In recent years, the cramped quarters and unsanitary conditions in some homeless encampments have led to the spread of diseases that are unheard of in other parts of the country, like typhus and tuberculosis.

Now, as the coronavirus has spread, cities and states are beginning to take new measures to protect those without homes. California Gov. Gavin Newsom (D) said Monday the state had blocked off nearly 400 rooms in two Oakland hotels to clear homeless encampments.
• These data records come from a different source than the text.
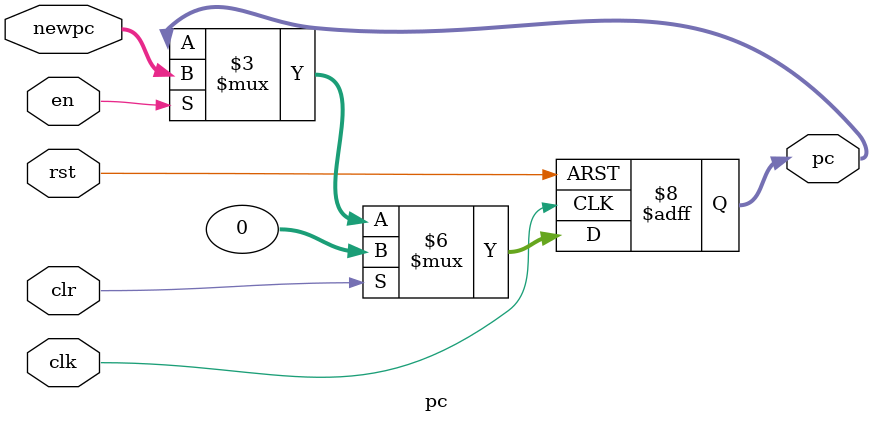
<source format=v>
`timescale 1ns / 1ps


module pc(clk, rst, en, clr, newpc, pc);
    input clk;              // æ¶é
    input rst;              // å¤ä½ä¿¡å·
    input en;              // ä½¿è½ä¿¡å·
    input clr;
    input [31:0] newpc;    // æ´æ°çpcå?
    output reg [31:0]pc;    // pc

    initial pc = 32'h0;
    
    always @(posedge clk or posedge rst) begin
        if(rst) begin
            pc <= 32'b0;
        end
        else if(clr) begin
        pc<=32'b0;
        end
        else if(en) begin
            pc <= newpc;
        end
    end



    
endmodule

</source>
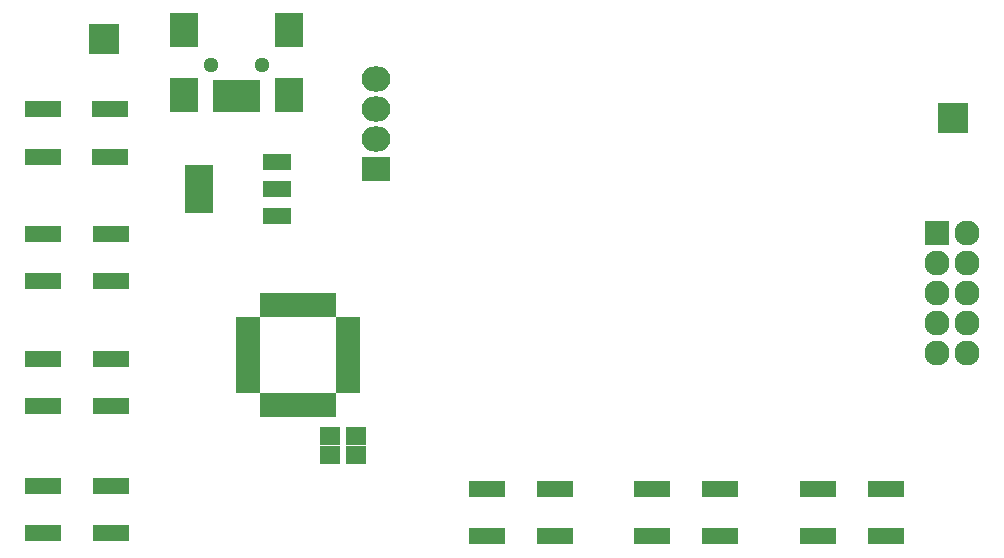
<source format=gbr>
G04 #@! TF.FileFunction,Soldermask,Top*
%FSLAX46Y46*%
G04 Gerber Fmt 4.6, Leading zero omitted, Abs format (unit mm)*
G04 Created by KiCad (PCBNEW 4.0.1-2.201512121406+6195~38~ubuntu14.04.1-stable) date Tue 15 Dec 2015 12:34:50 AM EET*
%MOMM*%
G01*
G04 APERTURE LIST*
%ADD10C,0.100000*%
%ADD11R,3.150000X1.400000*%
%ADD12R,0.950000X2.000000*%
%ADD13R,2.000000X0.950000*%
%ADD14R,0.900380X2.701240*%
%ADD15R,2.398980X2.899360*%
%ADD16C,1.299160*%
%ADD17R,2.127200X2.127200*%
%ADD18O,2.127200X2.127200*%
%ADD19R,2.432000X2.127200*%
%ADD20O,2.432000X2.127200*%
%ADD21R,2.432000X4.057600*%
%ADD22R,2.432000X1.416000*%
%ADD23R,1.800000X1.600000*%
%ADD24R,2.635200X2.635200*%
G04 APERTURE END LIST*
D10*
D11*
X108905000Y-80470000D03*
X114655000Y-80470000D03*
X114655000Y-76470000D03*
X108905000Y-76470000D03*
D12*
X127660000Y-69600000D03*
X128460000Y-69600000D03*
X129260000Y-69600000D03*
X130060000Y-69600000D03*
X130860000Y-69600000D03*
X131660000Y-69600000D03*
X132460000Y-69600000D03*
X133260000Y-69600000D03*
D13*
X134710000Y-68150000D03*
X134710000Y-67350000D03*
X134710000Y-66550000D03*
X134710000Y-65750000D03*
X134710000Y-64950000D03*
X134710000Y-64150000D03*
X134710000Y-63350000D03*
X134710000Y-62550000D03*
D12*
X133260000Y-61100000D03*
X132460000Y-61100000D03*
X131660000Y-61100000D03*
X130860000Y-61100000D03*
X130060000Y-61100000D03*
X129260000Y-61100000D03*
X128460000Y-61100000D03*
X127660000Y-61100000D03*
D13*
X126210000Y-62550000D03*
X126210000Y-63350000D03*
X126210000Y-64150000D03*
X126210000Y-64950000D03*
X126210000Y-65750000D03*
X126210000Y-66550000D03*
X126210000Y-67350000D03*
X126210000Y-68150000D03*
D14*
X126850200Y-43449320D03*
X126050100Y-43449320D03*
X125250000Y-43449320D03*
X124449900Y-43449320D03*
X123649800Y-43449320D03*
D15*
X129700080Y-43350260D03*
X129700080Y-37851160D03*
X120799920Y-43350260D03*
X120799920Y-37851160D03*
D16*
X127449640Y-40850900D03*
X123050360Y-40850900D03*
D17*
X184600000Y-55000000D03*
D18*
X187140000Y-55000000D03*
X184600000Y-57540000D03*
X187140000Y-57540000D03*
X184600000Y-60080000D03*
X187140000Y-60080000D03*
X184600000Y-62620000D03*
X187140000Y-62620000D03*
X184600000Y-65160000D03*
X187140000Y-65160000D03*
D19*
X137100000Y-49600000D03*
D20*
X137100000Y-47060000D03*
X137100000Y-44520000D03*
X137100000Y-41980000D03*
D11*
X108825000Y-48570000D03*
X114575000Y-48570000D03*
X114575000Y-44570000D03*
X108825000Y-44570000D03*
X146455000Y-80730000D03*
X152205000Y-80730000D03*
X152205000Y-76730000D03*
X146455000Y-76730000D03*
X108875000Y-59110000D03*
X114625000Y-59110000D03*
X114625000Y-55110000D03*
X108875000Y-55110000D03*
X160455000Y-80730000D03*
X166205000Y-80730000D03*
X166205000Y-76730000D03*
X160455000Y-76730000D03*
X108875000Y-69670000D03*
X114625000Y-69670000D03*
X114625000Y-65670000D03*
X108875000Y-65670000D03*
X174455000Y-80730000D03*
X180205000Y-80730000D03*
X180205000Y-76730000D03*
X174455000Y-76730000D03*
D21*
X122098000Y-51300000D03*
D22*
X128702000Y-51300000D03*
X128702000Y-49014000D03*
X128702000Y-53586000D03*
D23*
X133200000Y-73800000D03*
X135400000Y-73800000D03*
X133200000Y-72200000D03*
X135400000Y-72200000D03*
D24*
X114050000Y-38610000D03*
X185900000Y-45300000D03*
M02*

</source>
Newsom also said Monday that a homeless person in Santa Clara County had died of the virus.

Newsom, who dedicated his entire state of the state address to California's growing homelessness crisis last month, has also deployed camp trailers and modular tents to help get some homeless people into something approaching a stable place to live.

“The best and most effective thing to do is to find places for people to live, creating housing. There are some shorter, faster ways to do that,” Foscarinis said.

Cities like Miami, Baltimore, New Orleans and Nashville have suspended evictions during the outbreak to ensure more families do not become homeless. Seattle and other cities have also suspended turning off utilities for those who fall behind on their bills.

“The last thing we want is for people to be displaced from their homes or to suddenly have their power and lights shut off,” Durkan said.

Groups that serve the homeless say they are taking extra precautions to prevent the virus from sweeping through dormitory-style shelters. At Central Union Mission, the oldest social services organization in Washington, D.C., residents of their men's shelter have their temperatures checked as they walk in the front door. If their temperature is too high, they are sent to a medical facility for treatment.

“There's no such thing as isolating someone in a homeless shelter. Once it gets in it can spread very rapidly,” said Joseph Mettimano, Central Union Mission's president. “We're still fully open for business. We're still sheltering the homeless and feeding the hungry. But we are taking all reasonable steps to keep it out of the building.”

As Americans rush to grocery stores to stock up on supplies, shelves are going empty beyond the stores themselves. Shelters like Central Union Mission rely on donations from grocery stores to feed those in their care.

“We need to continue to be able to feed and shelter folks here. We have a pretty big dependence on donated food from grocery stores and Costco, and we've already seen a decrease in those donations,” Mettimano said.